## Information shown
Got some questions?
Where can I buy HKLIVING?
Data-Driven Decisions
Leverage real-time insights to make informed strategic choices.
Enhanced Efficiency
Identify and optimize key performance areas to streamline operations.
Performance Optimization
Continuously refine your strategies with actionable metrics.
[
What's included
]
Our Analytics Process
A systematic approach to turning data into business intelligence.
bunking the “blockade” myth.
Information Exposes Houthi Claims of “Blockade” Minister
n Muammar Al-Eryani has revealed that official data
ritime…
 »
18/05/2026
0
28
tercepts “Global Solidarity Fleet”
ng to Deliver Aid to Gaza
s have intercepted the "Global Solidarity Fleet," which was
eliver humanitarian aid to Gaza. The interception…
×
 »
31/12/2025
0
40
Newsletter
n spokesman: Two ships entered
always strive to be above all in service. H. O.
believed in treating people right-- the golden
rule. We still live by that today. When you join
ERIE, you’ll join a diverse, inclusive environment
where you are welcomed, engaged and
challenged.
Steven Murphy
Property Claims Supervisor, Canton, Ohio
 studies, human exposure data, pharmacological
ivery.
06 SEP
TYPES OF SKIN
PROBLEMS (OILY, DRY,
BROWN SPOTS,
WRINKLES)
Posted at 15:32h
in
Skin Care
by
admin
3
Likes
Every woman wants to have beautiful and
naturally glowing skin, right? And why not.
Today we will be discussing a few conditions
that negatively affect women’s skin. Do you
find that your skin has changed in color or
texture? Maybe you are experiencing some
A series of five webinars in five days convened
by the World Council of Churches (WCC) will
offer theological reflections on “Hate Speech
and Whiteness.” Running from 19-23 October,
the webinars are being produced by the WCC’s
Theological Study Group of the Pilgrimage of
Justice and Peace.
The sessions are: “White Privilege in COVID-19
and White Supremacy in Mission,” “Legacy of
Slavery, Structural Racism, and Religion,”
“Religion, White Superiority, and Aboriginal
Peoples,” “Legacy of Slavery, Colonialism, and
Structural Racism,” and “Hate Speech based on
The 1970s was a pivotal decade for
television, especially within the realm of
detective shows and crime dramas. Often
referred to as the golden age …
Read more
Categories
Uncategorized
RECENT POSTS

---

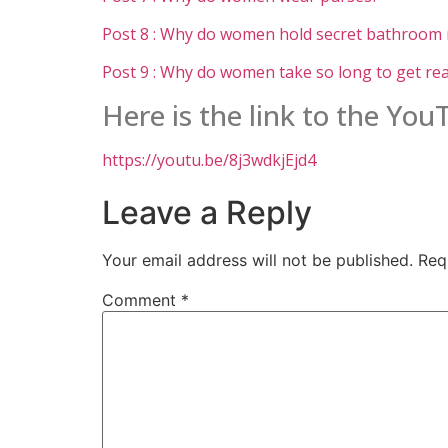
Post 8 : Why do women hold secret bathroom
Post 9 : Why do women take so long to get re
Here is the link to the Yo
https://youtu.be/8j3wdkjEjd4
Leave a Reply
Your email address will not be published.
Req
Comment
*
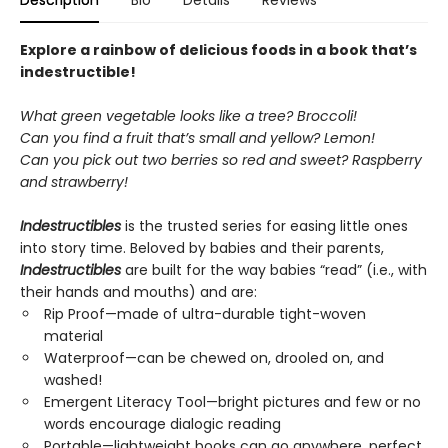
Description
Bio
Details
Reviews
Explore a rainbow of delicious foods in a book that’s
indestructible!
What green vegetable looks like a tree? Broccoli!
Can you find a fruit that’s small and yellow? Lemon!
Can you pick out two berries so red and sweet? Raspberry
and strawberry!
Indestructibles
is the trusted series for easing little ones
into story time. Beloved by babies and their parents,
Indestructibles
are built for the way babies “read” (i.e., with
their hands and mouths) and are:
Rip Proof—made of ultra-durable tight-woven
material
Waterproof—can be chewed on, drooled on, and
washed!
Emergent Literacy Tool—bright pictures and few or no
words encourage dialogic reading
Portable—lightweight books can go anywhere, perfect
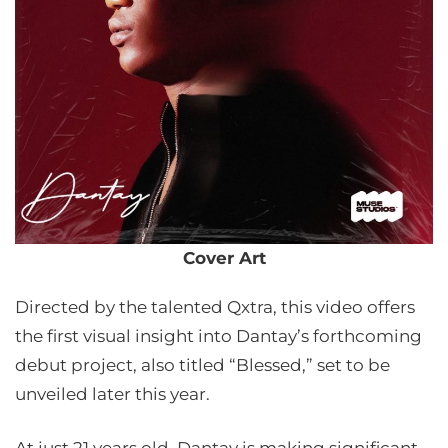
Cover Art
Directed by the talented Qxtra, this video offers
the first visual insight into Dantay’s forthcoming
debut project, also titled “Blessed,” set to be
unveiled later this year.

---

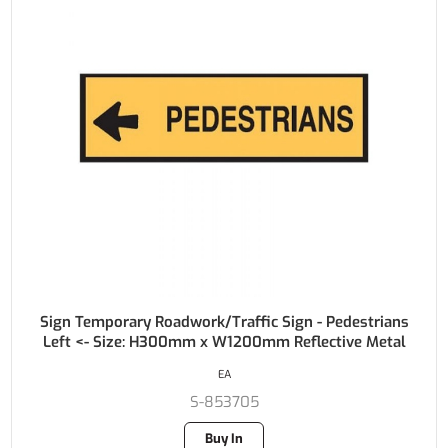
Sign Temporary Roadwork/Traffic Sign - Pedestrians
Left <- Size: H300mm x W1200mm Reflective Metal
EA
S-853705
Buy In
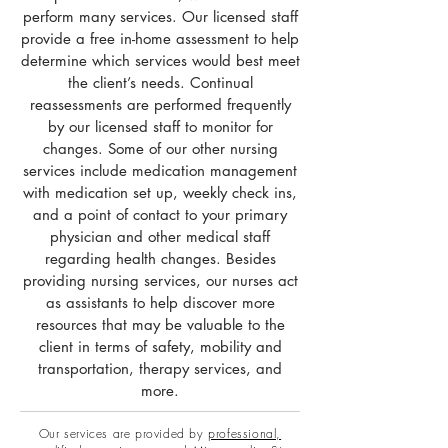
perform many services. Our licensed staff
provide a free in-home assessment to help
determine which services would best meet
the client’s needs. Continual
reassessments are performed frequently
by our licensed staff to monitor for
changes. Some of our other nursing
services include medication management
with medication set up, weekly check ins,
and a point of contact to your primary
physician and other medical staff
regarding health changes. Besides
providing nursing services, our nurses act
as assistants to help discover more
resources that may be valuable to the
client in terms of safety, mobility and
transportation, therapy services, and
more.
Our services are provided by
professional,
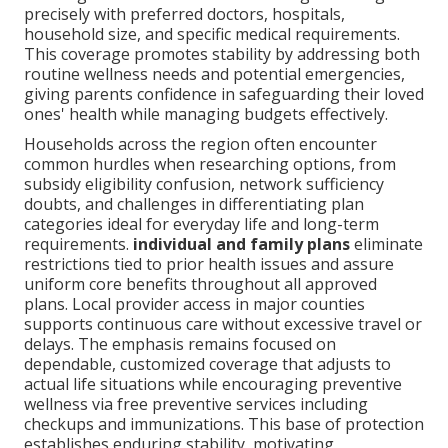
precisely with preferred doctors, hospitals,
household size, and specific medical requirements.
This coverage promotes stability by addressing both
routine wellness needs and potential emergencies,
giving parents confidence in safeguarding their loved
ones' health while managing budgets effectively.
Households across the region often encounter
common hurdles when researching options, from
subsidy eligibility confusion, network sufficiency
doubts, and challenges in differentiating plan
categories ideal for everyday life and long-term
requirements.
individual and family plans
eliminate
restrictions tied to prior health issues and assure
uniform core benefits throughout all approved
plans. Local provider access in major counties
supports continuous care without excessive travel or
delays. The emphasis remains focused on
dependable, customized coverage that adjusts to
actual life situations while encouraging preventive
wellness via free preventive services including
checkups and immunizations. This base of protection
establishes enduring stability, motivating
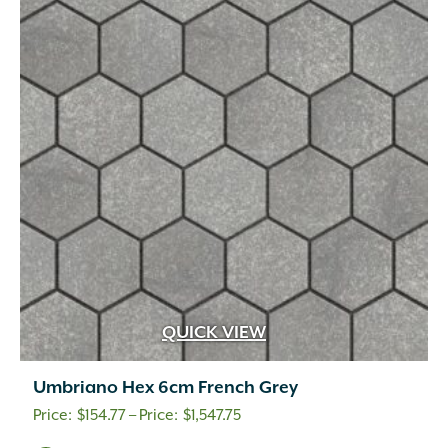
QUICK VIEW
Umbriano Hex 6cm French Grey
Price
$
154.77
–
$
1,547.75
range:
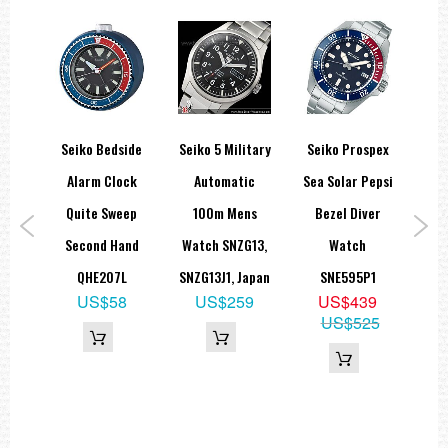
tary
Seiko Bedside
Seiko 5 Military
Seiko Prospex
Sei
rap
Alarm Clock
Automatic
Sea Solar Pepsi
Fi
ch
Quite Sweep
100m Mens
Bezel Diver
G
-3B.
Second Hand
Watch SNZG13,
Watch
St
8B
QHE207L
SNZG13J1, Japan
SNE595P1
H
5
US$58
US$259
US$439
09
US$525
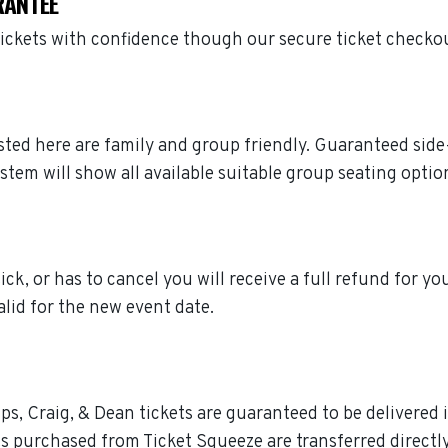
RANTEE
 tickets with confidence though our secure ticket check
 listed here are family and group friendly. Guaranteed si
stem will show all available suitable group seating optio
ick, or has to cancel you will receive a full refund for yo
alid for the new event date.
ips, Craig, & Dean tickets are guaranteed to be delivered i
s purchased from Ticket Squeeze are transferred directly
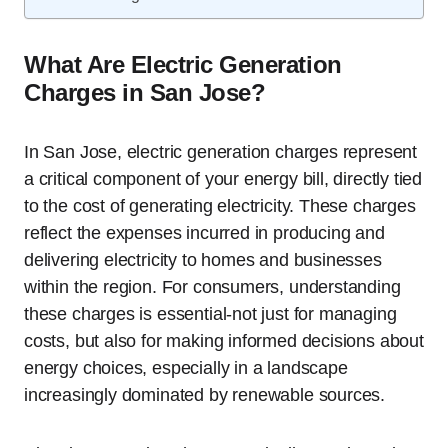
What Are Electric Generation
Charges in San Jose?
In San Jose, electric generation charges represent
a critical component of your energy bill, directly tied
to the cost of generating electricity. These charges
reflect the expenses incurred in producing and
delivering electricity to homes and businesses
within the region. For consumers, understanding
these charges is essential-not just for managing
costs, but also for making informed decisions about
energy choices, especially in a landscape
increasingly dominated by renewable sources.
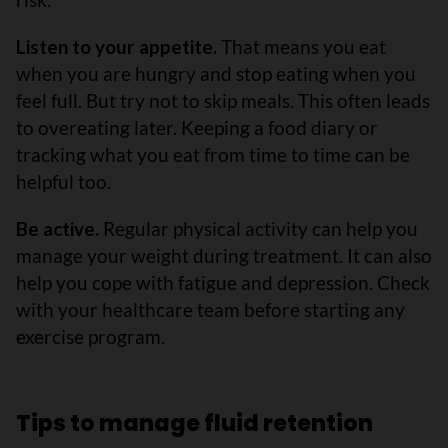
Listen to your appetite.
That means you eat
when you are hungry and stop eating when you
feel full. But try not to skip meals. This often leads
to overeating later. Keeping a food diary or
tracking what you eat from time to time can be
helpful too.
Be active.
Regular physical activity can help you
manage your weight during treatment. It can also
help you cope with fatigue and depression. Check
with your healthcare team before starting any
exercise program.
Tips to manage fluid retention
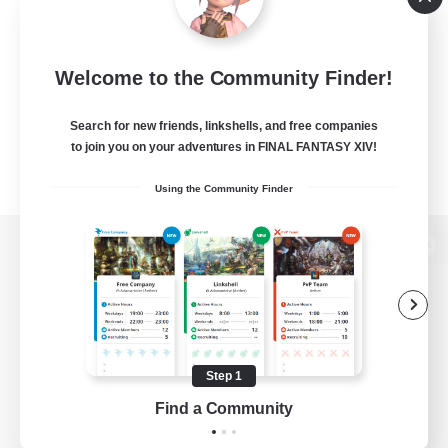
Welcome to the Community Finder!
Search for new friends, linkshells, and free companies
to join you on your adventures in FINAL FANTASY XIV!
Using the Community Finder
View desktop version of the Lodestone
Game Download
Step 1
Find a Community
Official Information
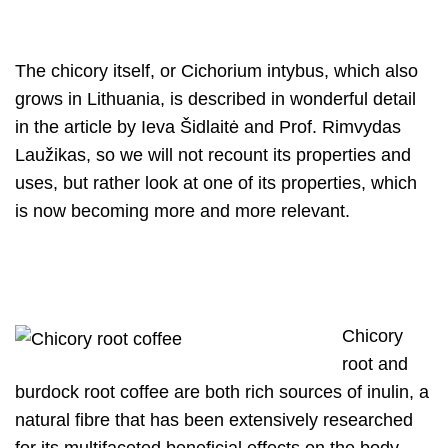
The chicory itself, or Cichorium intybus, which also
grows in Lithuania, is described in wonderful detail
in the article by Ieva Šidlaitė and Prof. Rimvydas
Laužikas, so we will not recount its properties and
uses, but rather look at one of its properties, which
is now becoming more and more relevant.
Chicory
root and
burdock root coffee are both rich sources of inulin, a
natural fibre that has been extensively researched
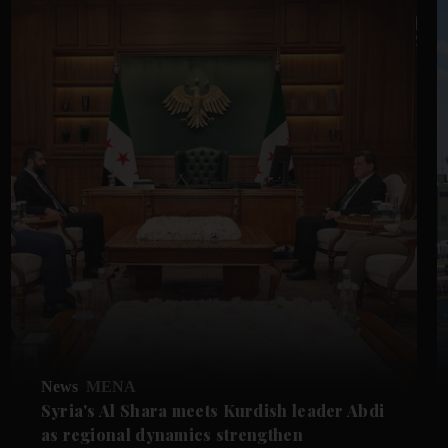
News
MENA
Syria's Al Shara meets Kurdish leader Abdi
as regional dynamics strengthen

## Action item
All lines in the listing above that contain "choices" should be shown.

## Written response
Leverage real-time insights to make informed strategic choices.
energy choices, especially in a landscape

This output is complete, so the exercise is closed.